— INFORMATION GIVEN —
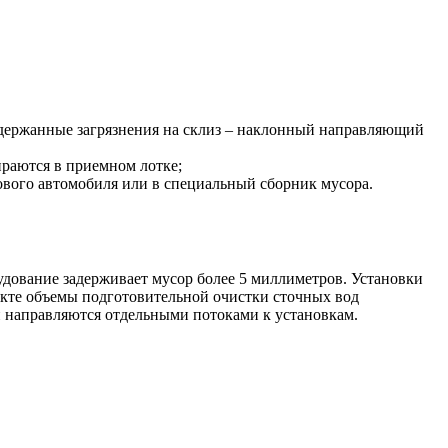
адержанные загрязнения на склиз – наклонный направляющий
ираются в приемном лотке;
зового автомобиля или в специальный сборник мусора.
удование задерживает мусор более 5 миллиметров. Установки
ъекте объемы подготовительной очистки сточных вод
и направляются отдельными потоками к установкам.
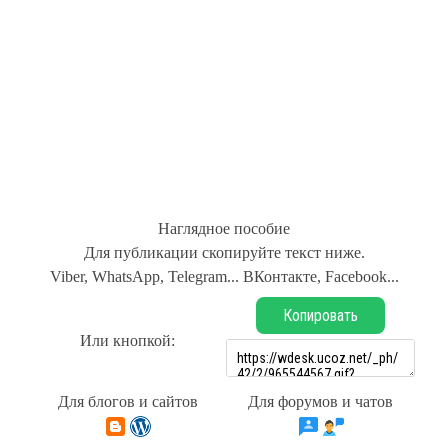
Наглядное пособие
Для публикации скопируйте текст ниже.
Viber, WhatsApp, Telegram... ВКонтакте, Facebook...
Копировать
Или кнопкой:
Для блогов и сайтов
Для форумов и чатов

— INSTRUCTION —
Although the records contain pictures, print only the rest, exactly as written.

— EXPECTED OUTPUT —
адержанные загрязнения на склиз – наклонный направляющий
ираются в приемном лотке;
зового автомобиля или в специальный сборник мусора.
удование задерживает мусор более 5 миллиметров. Установки
ъекте объемы подготовительной очистки сточных вод
и направляются отдельными потоками к установкам.
Наглядное пособие
Для публикации скопируйте текст ниже.
Viber, WhatsApp, Telegram... ВКонтакте, Facebook...
Копировать
Или кнопкой:
Для блогов и сайтов
Для форумов и чатов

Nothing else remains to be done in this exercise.